My tours appeal to locals as well as to visitors. Everyone can learn more about the forces that shaped our present day. My task is to introduce the themes that awakened the imagination of our predecessors, and encourage you to see them at work in the walkable, livable, remarkable neighborhoods that we sometimes take for granted.

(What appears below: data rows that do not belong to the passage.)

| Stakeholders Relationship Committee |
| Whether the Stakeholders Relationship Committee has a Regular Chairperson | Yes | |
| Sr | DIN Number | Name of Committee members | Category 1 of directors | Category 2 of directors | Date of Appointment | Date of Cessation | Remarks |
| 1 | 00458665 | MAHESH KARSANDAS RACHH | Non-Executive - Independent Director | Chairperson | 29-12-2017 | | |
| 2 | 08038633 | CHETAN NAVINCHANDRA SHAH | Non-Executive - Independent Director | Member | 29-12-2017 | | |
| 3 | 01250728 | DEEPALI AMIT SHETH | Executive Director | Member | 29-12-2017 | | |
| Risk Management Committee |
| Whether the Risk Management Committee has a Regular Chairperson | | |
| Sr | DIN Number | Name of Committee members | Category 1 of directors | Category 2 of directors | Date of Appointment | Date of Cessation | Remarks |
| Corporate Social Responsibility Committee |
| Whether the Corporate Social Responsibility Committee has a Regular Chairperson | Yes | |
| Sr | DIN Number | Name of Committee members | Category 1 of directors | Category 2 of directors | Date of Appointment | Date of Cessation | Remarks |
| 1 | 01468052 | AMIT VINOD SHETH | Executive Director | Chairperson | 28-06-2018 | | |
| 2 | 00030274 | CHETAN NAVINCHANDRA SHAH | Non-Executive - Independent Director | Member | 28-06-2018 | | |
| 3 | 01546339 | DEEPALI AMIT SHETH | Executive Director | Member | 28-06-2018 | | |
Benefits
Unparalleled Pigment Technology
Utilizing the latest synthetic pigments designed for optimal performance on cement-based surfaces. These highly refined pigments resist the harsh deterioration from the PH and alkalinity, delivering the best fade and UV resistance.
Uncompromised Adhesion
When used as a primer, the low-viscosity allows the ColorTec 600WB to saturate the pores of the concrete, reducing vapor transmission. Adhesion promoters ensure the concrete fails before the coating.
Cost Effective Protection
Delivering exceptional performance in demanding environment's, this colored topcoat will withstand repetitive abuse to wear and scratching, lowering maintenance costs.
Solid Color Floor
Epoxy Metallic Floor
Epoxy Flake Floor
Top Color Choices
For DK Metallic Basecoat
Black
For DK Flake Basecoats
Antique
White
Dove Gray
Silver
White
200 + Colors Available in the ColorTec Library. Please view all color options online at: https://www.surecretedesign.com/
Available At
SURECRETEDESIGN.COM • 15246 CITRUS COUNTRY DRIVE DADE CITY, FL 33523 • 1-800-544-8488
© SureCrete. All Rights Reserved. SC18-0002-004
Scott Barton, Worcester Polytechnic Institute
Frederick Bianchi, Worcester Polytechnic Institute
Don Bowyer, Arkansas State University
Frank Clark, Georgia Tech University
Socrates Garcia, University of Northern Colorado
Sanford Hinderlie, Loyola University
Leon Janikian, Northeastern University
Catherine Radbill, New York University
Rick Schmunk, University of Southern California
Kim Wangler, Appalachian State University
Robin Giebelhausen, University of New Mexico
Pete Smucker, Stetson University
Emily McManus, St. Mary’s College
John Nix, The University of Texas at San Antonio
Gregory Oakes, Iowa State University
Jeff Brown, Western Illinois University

"… the great products of architecture are less the works of individuals than of society,
rather the offering of a nation’s effort than the inspired flash of a man of genius – the
deposit left by a whole people, the heaps accumulated by centuries, the residue of
successive evaporations of human society – In a word, a species of formation. Each wave
of time contributes it alluvium, each race deposits its layer on the monument, each
individual brings his stone.

What rough or quarried stone will each of us contribute to the universal edifice, what idle
or significant sentence will we write with brick and wood, steel and concrete upon the
sensitive page of the earth?

What monument will we who build, erect to the honor or shame of our age?"